造血幹細胞は骨髄中のニッチに存在し、生体内における全血液細胞を供給することが可能な組織幹細胞の1つである。様々な血液疾患や免疫疾患を治癒する技術として造血幹細胞移植が知られているが、より成功率を向上させる為には造血幹細胞を生体外で増殖させる技術開発が重要である。現在までに多くの研究者が造血幹細胞の増幅に関与するタンパク質(造血因子)を分離同定し、未分化性を保つことに重要な骨髄微小環境の造血支持細胞を明確にしてきている。しかし、造血幹細胞を安定的かつ再現性よく増幅させる方法はこれまでに確立されていなかった。
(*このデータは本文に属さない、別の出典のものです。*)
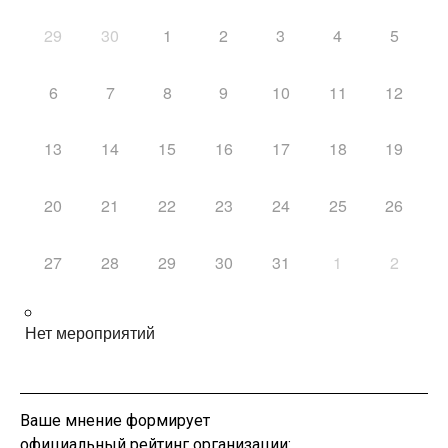
29
30
1
2
3
4
5
6
7
8
9
10
11
12
13
14
15
16
17
18
19
20
21
22
23
24
25
26
27
28
29
30
31
1
2
Нет мероприятий
Ваше мнение формирует
официальный рейтинг организации:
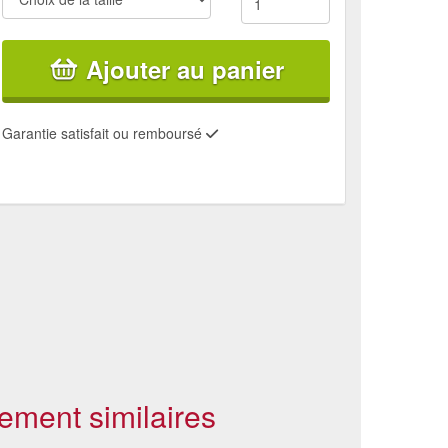
Ajouter au panier
Garantie satisfait ou remboursé
ement similaires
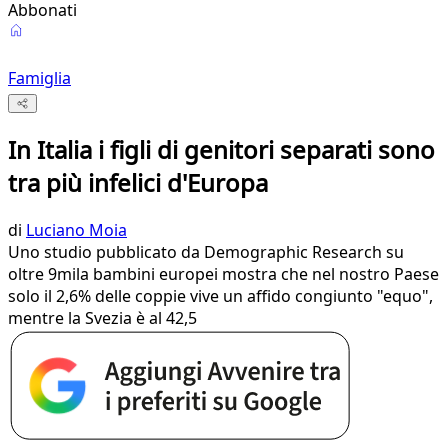
Abbonati
Famiglia
In Italia i figli di genitori separati sono
tra più infelici d'Europa
di
Luciano Moia
Uno studio pubblicato da Demographic Research su
oltre 9mila bambini europei mostra che nel nostro Paese
solo il 2,6% delle coppie vive un affido congiunto "equo",
mentre la Svezia è al 42,5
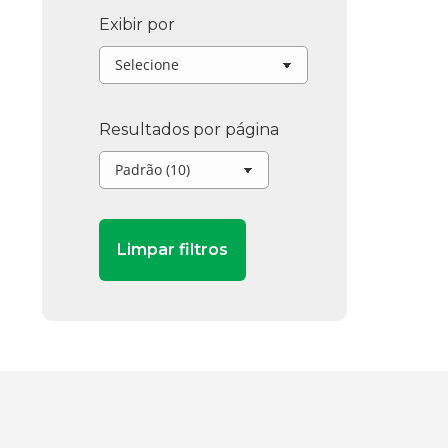
Exibir por
Resultados por página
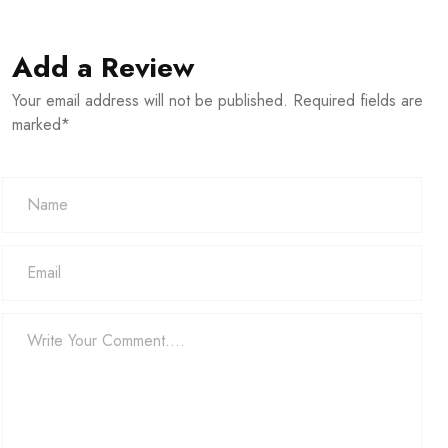
Add a Review
Your email address will not be published. Required fields are
marked*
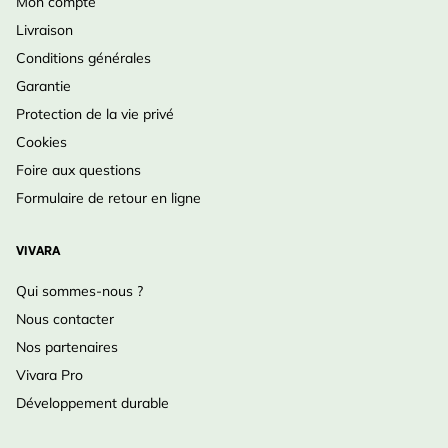
Mon compte
Livraison
Conditions générales
Garantie
Protection de la vie privé
Cookies
Foire aux questions
Formulaire de retour en ligne
VIVARA
Qui sommes-nous ?
Nous contacter
Nos partenaires
Vivara Pro
Développement durable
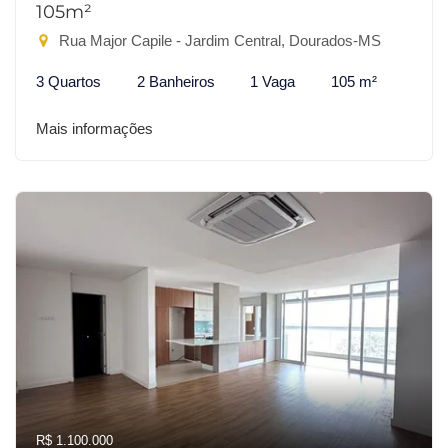
105m²
Rua Major Capile - Jardim Central, Dourados-MS
3 Quartos
2 Banheiros
1 Vaga
105 m²
Mais informações
R$ 1.100.000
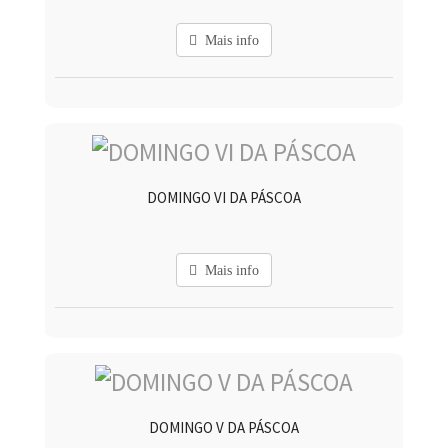
Mais info
DOMINGO VI DA PÁSCOA
Mais info
DOMINGO V DA PÁSCOA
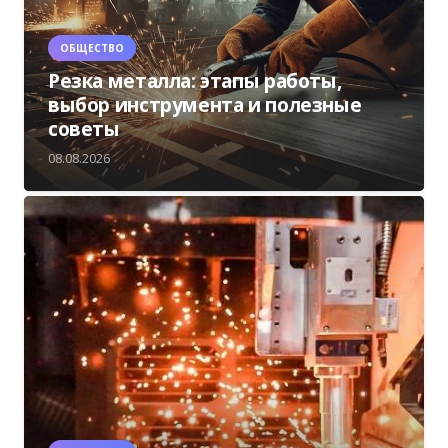
ОБЩЕСТВО
Резка металла: этапы работы,
выбор инструмента и полезные
советы
08.08.2026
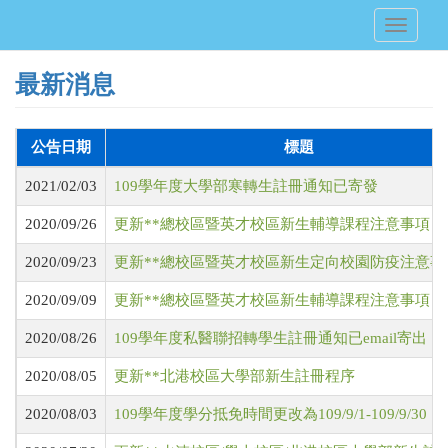
移
Toggle
至
navigati
主
內
最新消息
容
公告日期
標題
2021/02/03
109學年度大學部寒轉生註冊通知已寄發
2020/09/26
更新**總校區暨英才校區新生輔導課程注意事項
2020/09/23
更新**總校區暨英才校區新生定向校園防疫注意事
2020/09/09
更新**總校區暨英才校區新生輔導課程注意事項
2020/08/26
109學年度私醫聯招轉學生註冊通知已email寄出
2020/08/05
更新**北港校區大學部新生註冊程序
2020/08/03
109學年度學分抵免時間更改為109/9/1-109/9/30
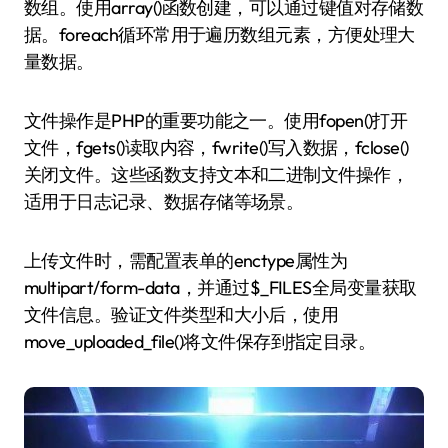
数组。使用array()函数创建，可以通过键值对存储数
据。foreach循环常用于遍历数组元素，方便处理大
量数据。
文件操作是PHP的重要功能之一。使用fopen()打开
文件，fgets()读取内容，fwrite()写入数据，fclose()
关闭文件。这些函数支持文本和二进制文件操作，
适用于日志记录、数据存储等场景。
上传文件时，需配置表单的enctype属性为
multipart/form-data，并通过$_FILES全局变量获取
文件信息。验证文件类型和大小后，使用
move_uploaded_file()将文件保存到指定目录。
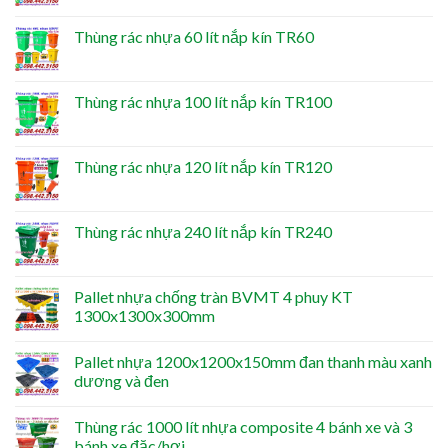
Thùng rác nhựa 60 lít nắp kín TR60
Thùng rác nhựa 100 lít nắp kín TR100
Thùng rác nhựa 120 lít nắp kín TR120
Thùng rác nhựa 240 lít nắp kín TR240
Pallet nhựa chống tràn BVMT 4 phuy KT
1300x1300x300mm
Pallet nhựa 1200x1200x150mm đan thanh màu xanh
dương và đen
Thùng rác 1000 lít nhựa composite 4 bánh xe và 3
bánh xe đặc/hơi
そこで、我々は以下の2つの点に注目し努力を積み重ねてきた。1)タンパク質でも細胞でもない基礎的な栄養素の1つである培養液中のアミノ酸バランスに注目し造血幹細胞の未分化性を維持するアミノ酸バランスの探索、2)培養液中に存在する血清アルブミン成分の必要性である。これらの研究結果から我々は最近、“マスウ”造血幹細胞の長期培養増幅技術を確立させ報告した(Wilkinson et al., 2019. Nature)。一方で、“ヒト”造血幹細胞が“マスウ”造血幹細胞と同じように増幅可能かは未知である。本セミナーでは“ヒト”造血幹細胞増幅技術開発の世界的動向と共に我々の試みについても紹介していきたい。